I work from home and have a great deal of freedom over both my schedule and my priorities. Although my primary role is as the sole service provider within our organization, I deal with most of the break-fix work as it comes up, and deal with projects at my own pace and schedule. I don’t take vacation as often as I should, as I really don’t need to. My schedule is light enough that I have plenty of time to relax, and since I work from home, I can take as many breaks as I need to. Whereas my wife is now attempting to design a life that she doesn’t need to take a vacation from, I’m already there for the most part. Sure, I have the odd call every few weeks that forces me outside of a reasonable schedule, but for the most part, from what I can tell, I’m working part time hours for full time pay.

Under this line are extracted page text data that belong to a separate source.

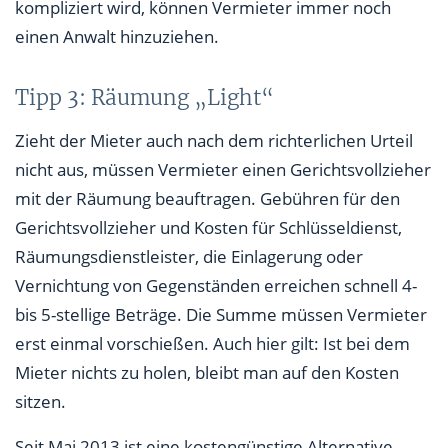
kompliziert wird, können Vermieter immer noch
einen Anwalt hinzuziehen.
Tipp 3: Räumung „Light“
Zieht der Mieter auch nach dem richterlichen Urteil
nicht aus, müssen Vermieter einen Gerichtsvollzieher
mit der Räumung beauftragen. Gebühren für den
Gerichtsvollzieher und Kosten für Schlüsseldienst,
Räumungsdienstleister, die Einlagerung oder
Vernichtung von Gegenständen erreichen schnell 4-
bis 5-stellige Beträge. Die Summe müssen Vermieter
erst einmal vorschießen. Auch hier gilt: Ist bei dem
Mieter nichts zu holen, bleibt man auf den Kosten
sitzen.
Seit Mai 2013 ist eine kostengünstige Alternative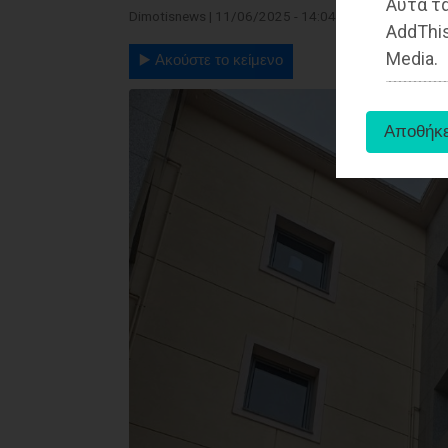
Αυτά τα
Dimotisnews | 11/06/2025 - 14:04
AddThis
Media.
▶️ Ακούστε το κείμενο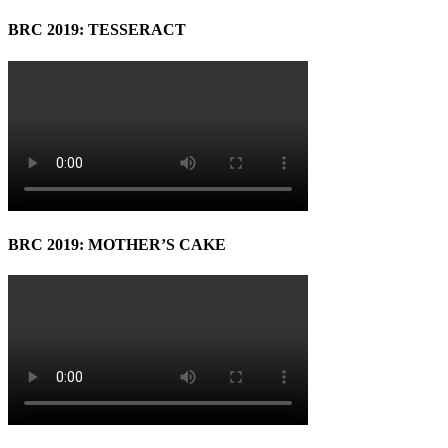
BRC 2019: TESSERACT
BRC 2019: MOTHER’S CAKE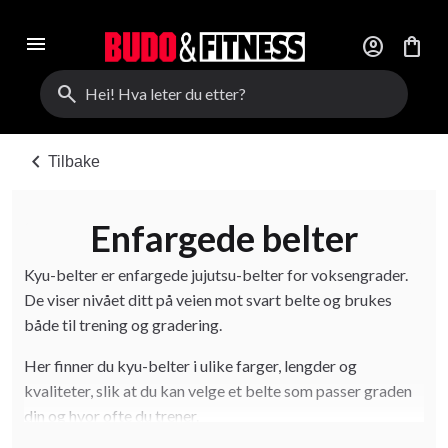
menu
account_circle
shopping_bag
search
chevron_left
Tilbake
Enfargede belter
Kyu-belter er enfargede jujutsu-belter for voksengrader.
De viser nivået ditt på veien mot svart belte og brukes
både til trening og gradering.
Her finner du kyu-belter i ulike farger, lengder og
kvaliteter, slik at du kan velge et belte som passer graden
din og hvor ofte du trener.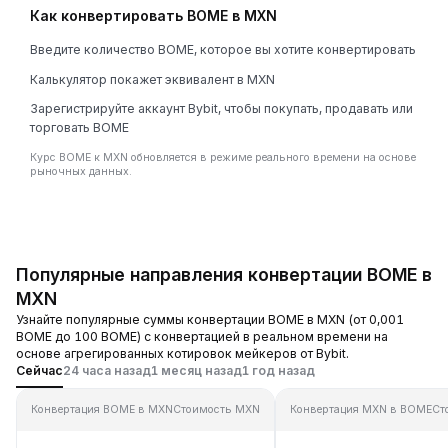
Как конвертировать BOME в MXN
Введите количество BOME, которое вы хотите конвертировать
Калькулятор покажет эквивалент в MXN
Зарегистрируйте аккаунт Bybit, чтобы покупать, продавать или
торговать BOME
Курс BOME к MXN обновляется в режиме реального времени на основе
рыночных данных.
Популярные направления конвертации BOME в
MXN
Узнайте популярные суммы конвертации BOME в MXN (от 0,001
BOME до 100 BOME) с конвертацией в реальном времени на
основе агрегированных котировок мейкеров от Bybit.
Сейчас
24 часа назад
1 месяц назад
1 год назад
Конвертация BOME в MXN
Стоимость MXN
Конвертация MXN в BOME
Ст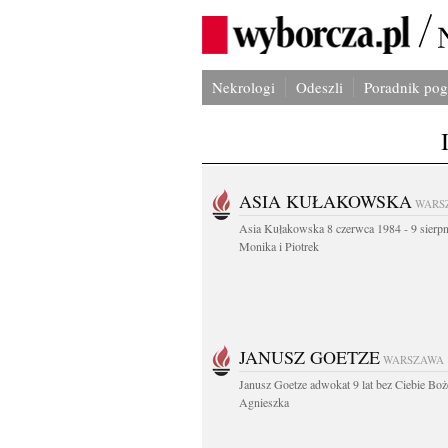
Nekrologi
Odeszli
Poradnik po
ASIA KUŁAKOWSKA
WARS
Asia Kułakowska 8 czerwca 1984 - 9 sierp
Monika i Piotrek
JANUSZ GOETZE
WARSZAWA
Janusz Goetze adwokat 9 lat bez Ciebie Boż
Agnieszka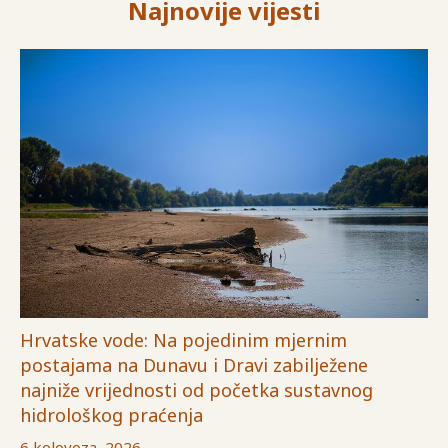
Najnovije vijesti
Hrvatske vode: Na pojedinim mjernim
postajama na Dunavu i Dravi zabilježene
najniže vrijednosti od početka sustavnog
hidrološkog praćenja
6 kolovoza, 2026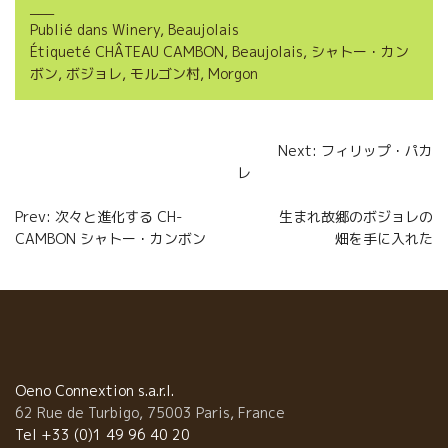
e
t
i
t
Publié dans
Winery
,
Beaujolais
b
t
l
a
Étiqueté
CHÂTEAU CAMBON
,
Beaujolais
,
シャトー・カン
o
e
g
ボン
,
ボジョレ
,
モルゴン村
,
Morgon
o
r
e
Navigation
k
r
Next: フィリップ・パカ
レ
de
l’article
Prev: 次々と進化する CH-
生まれ故郷のボジョレの
CAMBON シャトー・カンボン
畑を手に入れた
Oeno Connextion s.a.r.l.
62 Rue de Turbigo, 75003 Paris, France
Tel +33 (0)1 49 96 40 20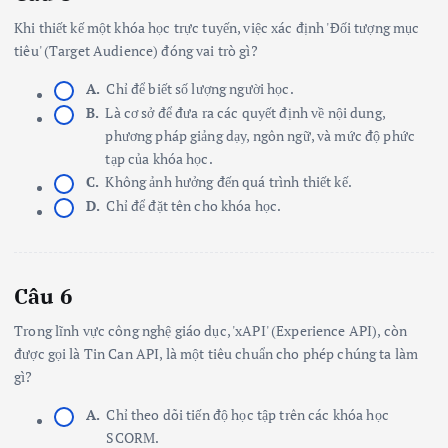
Khi thiết kế một khóa học trực tuyến, việc xác định 'Đối tượng mục
tiêu' (Target Audience) đóng vai trò gì?
A.
Chỉ để biết số lượng người học.
B.
Là cơ sở để đưa ra các quyết định về nội dung,
phương pháp giảng dạy, ngôn ngữ, và mức độ phức
tạp của khóa học.
C.
Không ảnh hưởng đến quá trình thiết kế.
D.
Chỉ để đặt tên cho khóa học.
Câu 6
Trong lĩnh vực công nghệ giáo dục, 'xAPI' (Experience API), còn
được gọi là Tin Can API, là một tiêu chuẩn cho phép chúng ta làm
gì?
A.
Chỉ theo dõi tiến độ học tập trên các khóa học
SCORM.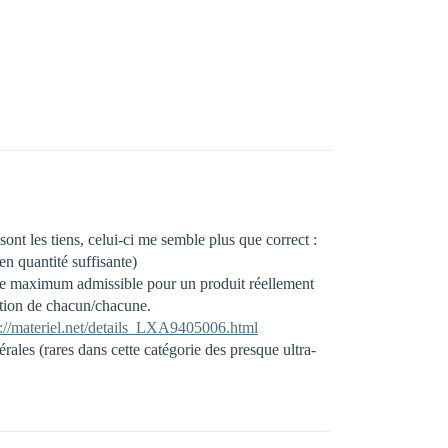
nt les tiens, celui-ci me semble plus que correct :
n quantité suffisante)
. Le maximum admissible pour un produit réellement
tution de chacun/chacune.
p://materiel.net/details_LXA9405006.html
ales (rares dans cette catégorie des presque ultra-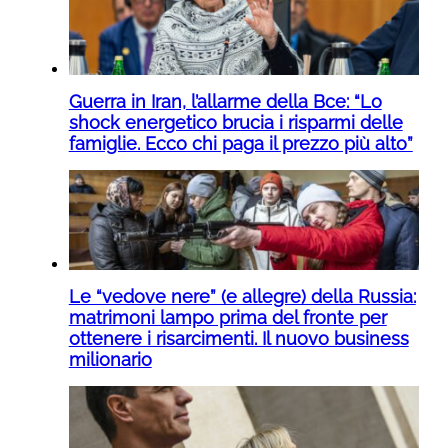
Guerra in Iran, l’allarme della Bce: “Lo
shock energetico brucia i risparmi delle
famiglie. Ecco chi paga il prezzo più alto”
Le “vedove nere” (e allegre) della Russia:
matrimoni lampo prima del fronte per
ottenere i risarcimenti. Il nuovo business
milionario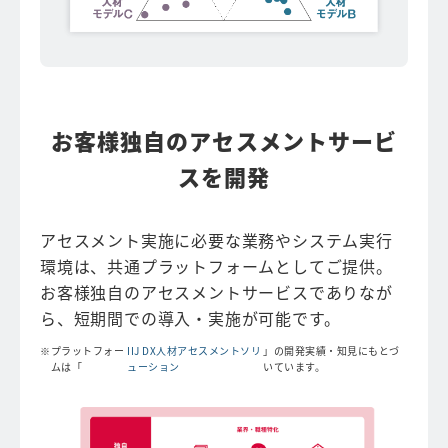
お客様独自のアセスメントサービ
スを開発
アセスメント実施に必要な業務やシステム実行
環境は、共通プラットフォームとしてご提供。
お客様独自のアセスメントサービスでありなが
ら、短期間での導入・実施が可能です。
プラットフォー
IIJ DX人材アセスメントソリ
」の開発実績・知見にもとづ
ムは「
ューション
いています。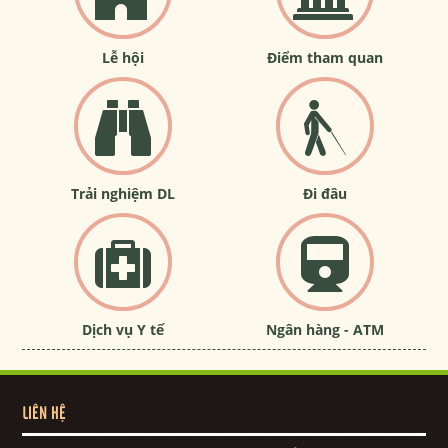
Lễ hội
Điểm tham quan
Trải nghiệm DL
Đi đâu
Dịch vụ Y tế
Ngân hàng - ATM
LIÊN HỆ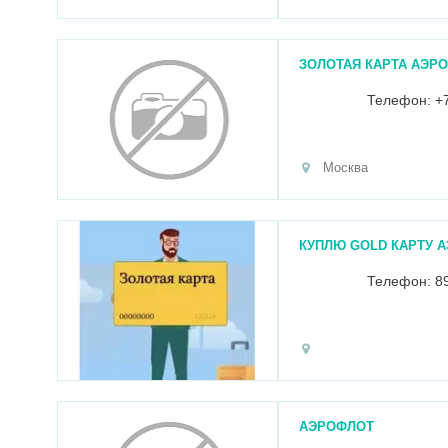
ЗОЛОТАЯ КАРТА АЭРО
Телефон: +
Москва
КУПЛЮ GOLD КАРТУ 
Телефон: 89
АЭРОФЛОТ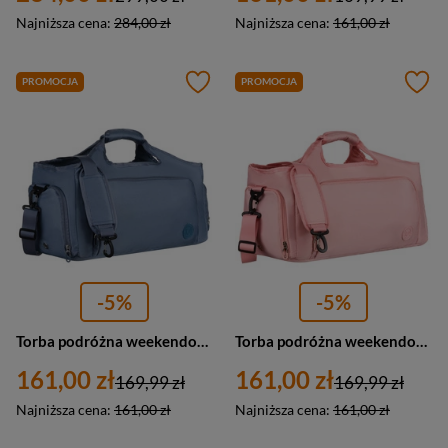
Najniższa cena:
284,00 zł
Najniższa cena:
161,00 zł
PROMOCJA
PROMOCJA
-5%
-5%
Torba podróżna weekendowa niebieska wyposażona w uchwyt na walizkę Peterson
Torba podróżna weekendowa z poliestru w różowym kolorze zamykana na suwak Peterson
161,00 zł
161,00 zł
169,99 zł
169,99 zł
Najniższa cena:
161,00 zł
Najniższa cena:
161,00 zł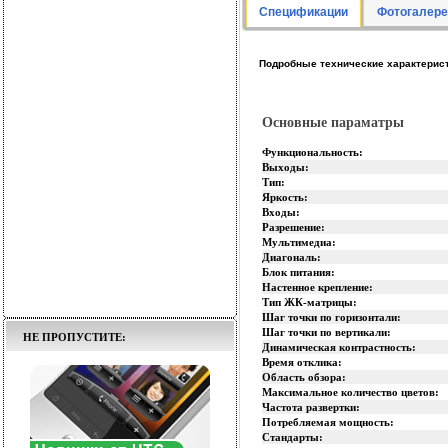
Спецификации
Фотогалере
Подробные технические характерис
Основные параматры
Функциональность:
Выходы:
Тип:
Яркость:
Входы:
Разрешение:
Мультимедиа:
Диагональ:
Блок питания:
Настенное крепление:
Тип ЖК-матрицы:
Шаг точки по горизонтали:
Шаг точки по вертикали:
НЕ ПРОПУСТИТЕ:
Динамическая контрастность:
Время отклика:
Область обзора:
Максимальное количество цветов:
Частота развертки:
Потребляемая мощность:
Стандарты: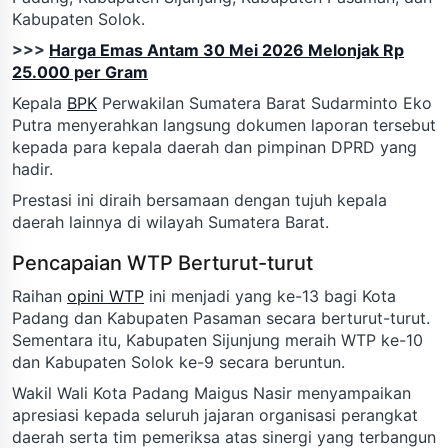
Kabupaten Solok.
>>>
Harga Emas Antam 30 Mei 2026 Melonjak Rp
25.000 per Gram
Kepala
BPK
Perwakilan Sumatera Barat Sudarminto Eko
Putra menyerahkan langsung dokumen laporan tersebut
kepada para kepala daerah dan pimpinan DPRD yang
hadir.
Prestasi ini diraih bersamaan dengan tujuh kepala
daerah lainnya di wilayah Sumatera Barat.
Pencapaian WTP Berturut-turut
Raihan
opini WTP
ini menjadi yang ke-13 bagi Kota
Padang dan Kabupaten Pasaman secara berturut-turut.
Sementara itu, Kabupaten Sijunjung meraih WTP ke-10
dan Kabupaten Solok ke-9 secara beruntun.
Wakil Wali Kota Padang Maigus Nasir menyampaikan
apresiasi kepada seluruh jajaran organisasi perangkat
daerah serta tim pemeriksa atas sinergi yang terbangun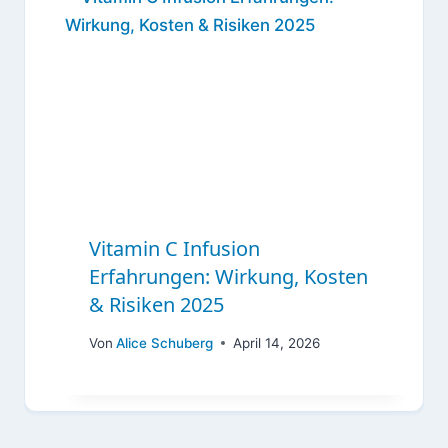
Vitamin C Infusion
Erfahrungen: Wirkung, Kosten
& Risiken 2025
Von
Alice Schuberg
April 14, 2026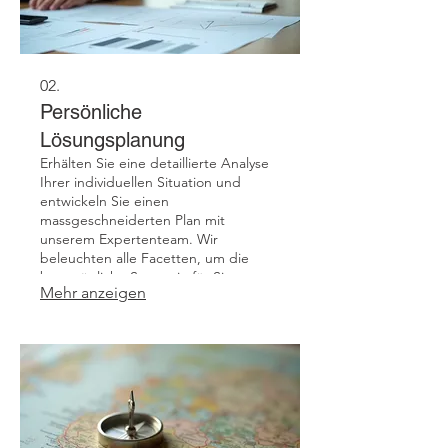
02.
Persönliche
Lösungsplanung
Erhälten Sie eine detaillierte Analyse
Ihrer individuellen Situation und
entwickeln Sie einen
massgeschneiderten Plan mit
unserem Expertenteam. Wir
beleuchten alle Facetten, um die
bestmögliche Strategie für Sie zu
Mehr anzeigen
erarbeiten. Ziel ist es, einen klaren
Weg zur Erreichung Ihrer spezifischen
Ziele aufzuzeigen.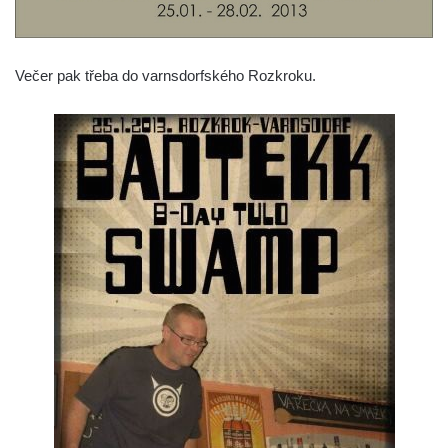
Večer pak třeba do varnsdorfského Rozkroku.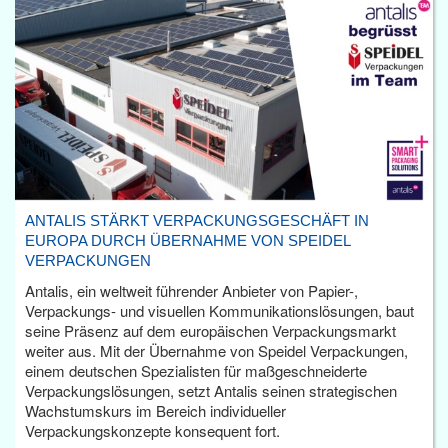
ANTALIS STÄRKT VERPACKUNGSGESCHÄFT IN
EUROPA DURCH ÜBERNAHME VON SPEIDEL
VERPACKUNGEN
Antalis, ein weltweit führender Anbieter von Papier-,
Verpackungs- und visuellen Kommunikationslösungen, baut
seine Präsenz auf dem europäischen Verpackungsmarkt
weiter aus. Mit der Übernahme von Speidel Verpackungen,
einem deutschen Spezialisten für maßgeschneiderte
Verpackungslösungen, setzt Antalis seinen strategischen
Wachstumskurs im Bereich individueller
Verpackungskonzepte konsequent fort.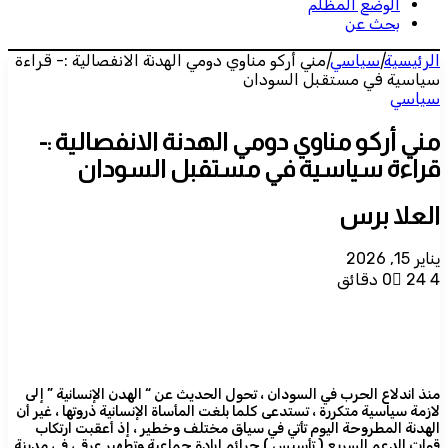
الوضع المظلم
بحث عن
الرئيسية
|
سياسي
|
مني أركو مناوي دومي الهدنة الانفصالية :- قراءة
سياسية في مستقبل السودان
سياسي
مني أركو مناوي دومي الهدنة الانفصالية :-
قراءة سياسية في مستقبل السودان
العلا برس
يناير 15, 2026
4 دقائق
24
0
منذ اندلاع الحرب في السودان ، تحول الحديث عن “ الهدن الإنسانية ” إلى
لازمة سياسية متكررة ، تستدعى كلما بلغت المأساة الإنسانية ذروتها ، غير أن
الهدنة المطروحة اليوم تأتي في سياق مختلف وخطير ، إذ أعقبت ارتكاب
قوات الدعم السريع ( تأسيس ) جرائم إبادة جماعية وتطهير عرقي في مدينة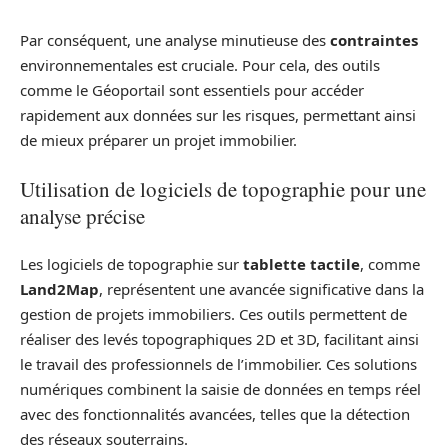
Par conséquent, une analyse minutieuse des
contraintes
environnementales est cruciale. Pour cela, des outils
comme le Géoportail sont essentiels pour accéder
rapidement aux données sur les risques, permettant ainsi
de mieux préparer un projet immobilier.
Utilisation de logiciels de topographie pour une
analyse précise
Les logiciels de topographie sur
tablette tactile
, comme
Land2Map
, représentent une avancée significative dans la
gestion de projets immobiliers. Ces outils permettent de
réaliser des levés topographiques 2D et 3D, facilitant ainsi
le travail des professionnels de l’immobilier. Ces solutions
numériques combinent la saisie de données en temps réel
avec des fonctionnalités avancées, telles que la détection
des réseaux souterrains.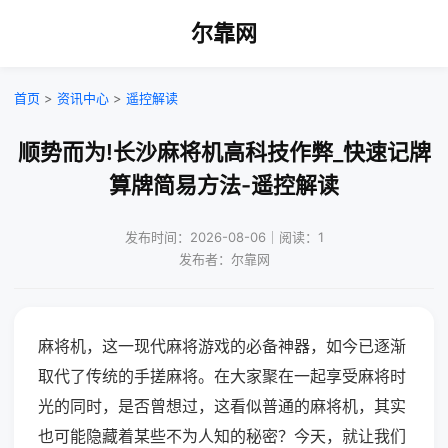
尔靠网
首页
>
资讯中心
>
遥控解读
顺势而为!长沙麻将机高科技作弊_快速记牌
算牌简易方法-遥控解读
发布时间：2026-08-06｜阅读：1
发布者：尔靠网
麻将机，这一现代麻将游戏的必备神器，如今已逐渐
取代了传统的手搓麻将。在大家聚在一起享受麻将时
光的同时，是否曾想过，这看似普通的麻将机，其实
也可能隐藏着某些不为人知的秘密？今天，就让我们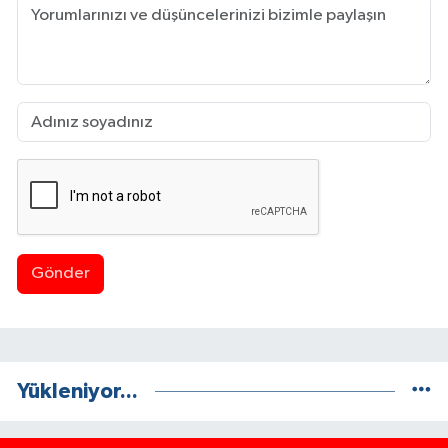
Gönder
Yükleniyor...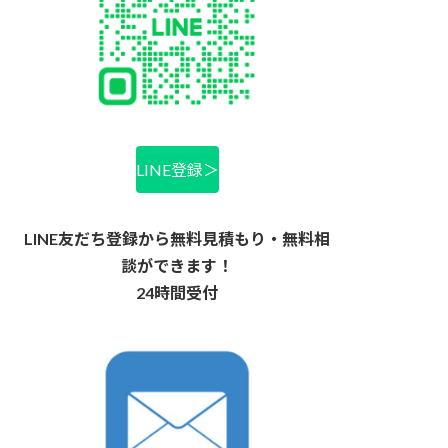
LINE登録＞
LINE友だち登録から無料見積もり・無料相
談ができます！
24時間受付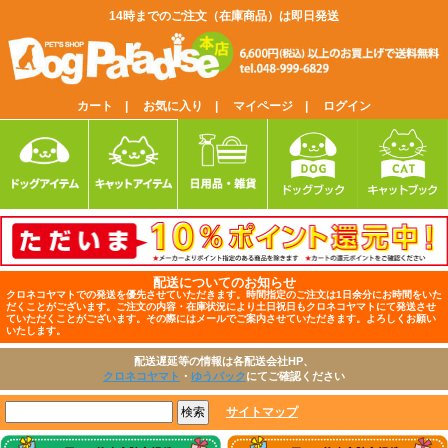
14時までのご注文（在庫商品）は即日発送
カート |
お気に入り |
マイページ |
ログイン
配送についてのお知らせ
クロネコヤマトでの発送を優先させていただきます。時間指定のご注文は1日余分にお時間をいた
だくことがございます。ご注文の内容・在庫状況により土日祝日もクロネコヤマトにて発送させ
ていただくことがございます。その際にはメールでご案内させていただきます。よろしくお願い
いたします。
配送遅延等の情報は各配送会社HP、
クロネコヤマト
・
ゆうパック
にてご確認ください
サイトマップ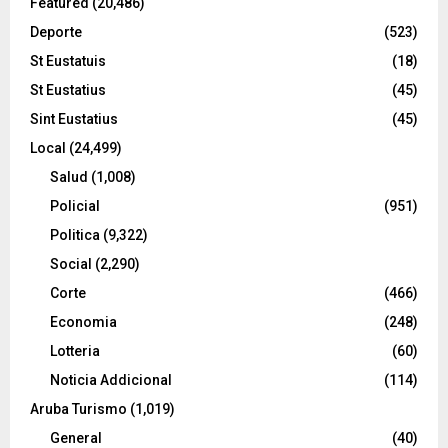
Featured
(20,486)
Deporte
(523)
St Eustatuis
(18)
St Eustatius
(45)
Sint Eustatius
(45)
Local
(24,499)
Salud
(1,008)
Policial
(951)
Politica
(9,322)
Social
(2,290)
Corte
(466)
Economia
(248)
Lotteria
(60)
Noticia Addicional
(114)
Aruba Turismo
(1,019)
General
(40)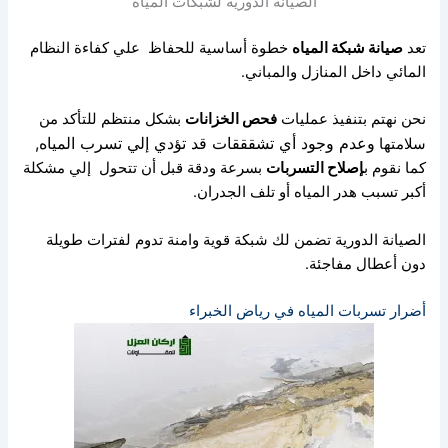
الصيانة الدورية لشبكات المياه
تعد
صيانة شبكة المياه
خطوة أساسية للحفاظ
علي كفاءة النظام
المائي داخل المنازل والمباني.
نحن نهتم بتنفيذ عمليات
فحص الخزانات
بشكل منتظم للتأكد من
وعدم وجود أي تشقققات قد تؤدي إلي تسرب المياه,
سلامتها
كما نقوم ب
إصلاح التسربات
بسرعة ودقة قبل أن تتحول
إلي مشكلة
أكبر تسبب هدر المياه أو تلف الجدران.
الصيانة الدورية تضمن لك شبكة قوية وامنة تدوم لفترات طويلة
دون أعطال مفاجئة.
أضرار تسربات المياه في رياض الخبراء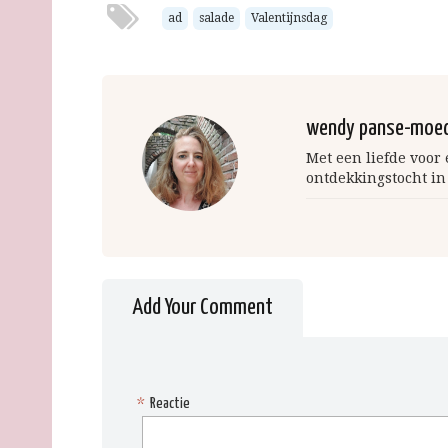
ad
salade
Valentijnsdag
wendy panse-moe
Met een liefde voor
ontdekkingstocht in
Add Your Comment
*
Reactie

That said, I’d probably handicap myself for anywhere between 30-50 percent of the salary that I would command if I did work full-time. I’m probably being conceited, but I think that if I did what I do at a government or larger corporation, I would have a thirty percent raise right off the bat, not to mention 401k and other perks that I don’t have now. But, given my history of failure with other firms, I think I’m happy right here where I am, for the most part. I can fulfil my obligations (as I see them) to my employer, maintain a healthy pace that doesn’t burn me out, and spend several hours a day moonlighting in various forms, building things until the day when I’m ready to step aside, or step up elsewhere.

There’s a saying, “people do as little work as they can to keep from getting fired, and employers pay as little as they can get away with to keep people from quitting.” That perfectly sums up the equilibrium that I have at my job. There’s another saying as well. “The thing that you want is on the other side of your fear.” And I’ve definitely been staring at that jump for some time, wavering between action and inaction. Whether this daily exercise is just me grinding my gears in an ultimately futile effort, just to give myself an excuse to keep from doing something more drastic remains to be seen.

Right now, I am just giving myself the space to think and plan out what it is I want from life, and what I will do to achieve it.